第29章 繼續旅途

作者有話要說:

森嚴華麗的宮殿,長裙擺地,窗外的月華,不懂人間,因此長久。

一道宮牆鎖住多少歲月與夢想。如今已是五年!

老人說:手中斷紋的人不吉祥。

看着自己的手心,是誰說過,那不過是無稽之談;是誰說過,只要照自己的意願活着就可以了。而現在,那人的身邊又站着誰?

抹意外的藍,為什麽能走近他的視線?為什麽自己卻鎖在這鳥籠,即使這一切是自願,難道真是

造化弄人?

想不通,想不通,亦不願深想。

“你叫什麽名字?”男子淡淡的問着,似乎他的世界沒有感情,沒有色彩。

“不知道。”女子卑微的答着,她的世界很小,因為那道斷紋,因為害怕他人怪異的眼神,她的世界只容的下自己。

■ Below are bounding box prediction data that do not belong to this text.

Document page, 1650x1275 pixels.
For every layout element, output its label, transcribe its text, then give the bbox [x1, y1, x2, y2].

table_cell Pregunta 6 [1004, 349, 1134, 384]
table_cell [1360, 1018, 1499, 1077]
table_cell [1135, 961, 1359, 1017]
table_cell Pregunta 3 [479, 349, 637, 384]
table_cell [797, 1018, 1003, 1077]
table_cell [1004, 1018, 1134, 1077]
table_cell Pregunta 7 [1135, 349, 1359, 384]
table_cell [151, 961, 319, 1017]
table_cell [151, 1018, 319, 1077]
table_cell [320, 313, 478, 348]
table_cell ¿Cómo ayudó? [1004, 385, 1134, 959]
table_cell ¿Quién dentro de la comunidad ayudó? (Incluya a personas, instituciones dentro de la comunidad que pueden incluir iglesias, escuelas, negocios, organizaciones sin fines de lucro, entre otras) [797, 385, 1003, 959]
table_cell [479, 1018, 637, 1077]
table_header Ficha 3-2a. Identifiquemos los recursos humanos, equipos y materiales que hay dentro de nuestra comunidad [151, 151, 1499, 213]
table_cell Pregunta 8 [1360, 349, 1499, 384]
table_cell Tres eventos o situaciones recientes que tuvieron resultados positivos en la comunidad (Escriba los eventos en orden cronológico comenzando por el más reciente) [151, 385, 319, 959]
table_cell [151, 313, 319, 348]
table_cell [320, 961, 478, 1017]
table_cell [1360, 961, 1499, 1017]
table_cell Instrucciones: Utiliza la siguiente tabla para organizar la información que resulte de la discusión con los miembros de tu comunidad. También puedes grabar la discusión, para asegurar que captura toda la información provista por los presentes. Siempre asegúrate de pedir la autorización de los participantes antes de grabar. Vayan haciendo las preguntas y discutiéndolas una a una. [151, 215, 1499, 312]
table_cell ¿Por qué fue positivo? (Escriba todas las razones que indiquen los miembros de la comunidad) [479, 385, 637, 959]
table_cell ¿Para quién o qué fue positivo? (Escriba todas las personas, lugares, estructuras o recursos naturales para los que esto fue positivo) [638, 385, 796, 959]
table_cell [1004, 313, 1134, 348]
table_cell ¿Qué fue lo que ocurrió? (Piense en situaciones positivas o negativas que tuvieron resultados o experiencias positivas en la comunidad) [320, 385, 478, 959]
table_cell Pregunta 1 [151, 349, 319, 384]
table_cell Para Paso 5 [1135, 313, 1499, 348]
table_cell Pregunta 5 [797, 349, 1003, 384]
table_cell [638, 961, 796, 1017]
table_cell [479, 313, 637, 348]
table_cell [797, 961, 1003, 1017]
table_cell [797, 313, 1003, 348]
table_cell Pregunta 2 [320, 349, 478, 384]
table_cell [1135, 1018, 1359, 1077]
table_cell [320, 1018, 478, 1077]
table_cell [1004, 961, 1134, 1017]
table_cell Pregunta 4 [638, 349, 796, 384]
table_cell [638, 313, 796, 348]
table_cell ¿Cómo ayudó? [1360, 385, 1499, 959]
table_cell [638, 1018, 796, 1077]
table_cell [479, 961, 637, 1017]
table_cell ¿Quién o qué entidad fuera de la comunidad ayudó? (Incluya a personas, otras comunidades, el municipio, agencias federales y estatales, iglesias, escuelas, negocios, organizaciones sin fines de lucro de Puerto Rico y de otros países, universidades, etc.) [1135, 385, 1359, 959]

男子自顧的看着窗外,雨落清水,波紋陣陣,無名花瓣紛紛,詩意的凄美。

“落雨,這便是你的名字了!”輕輕吐出,只一個名字,卻證明了那卑微生命的存在,以落雨的的身份存在。也只為那名叫步玄憂的男子而存在。

華貴之人椅窗望月,思緒翻飛。他還記得落雨嗎,記得在多年前他親自起的名字嗎?

“主子!”

身後黑衣人的聲音将其思緒拉回。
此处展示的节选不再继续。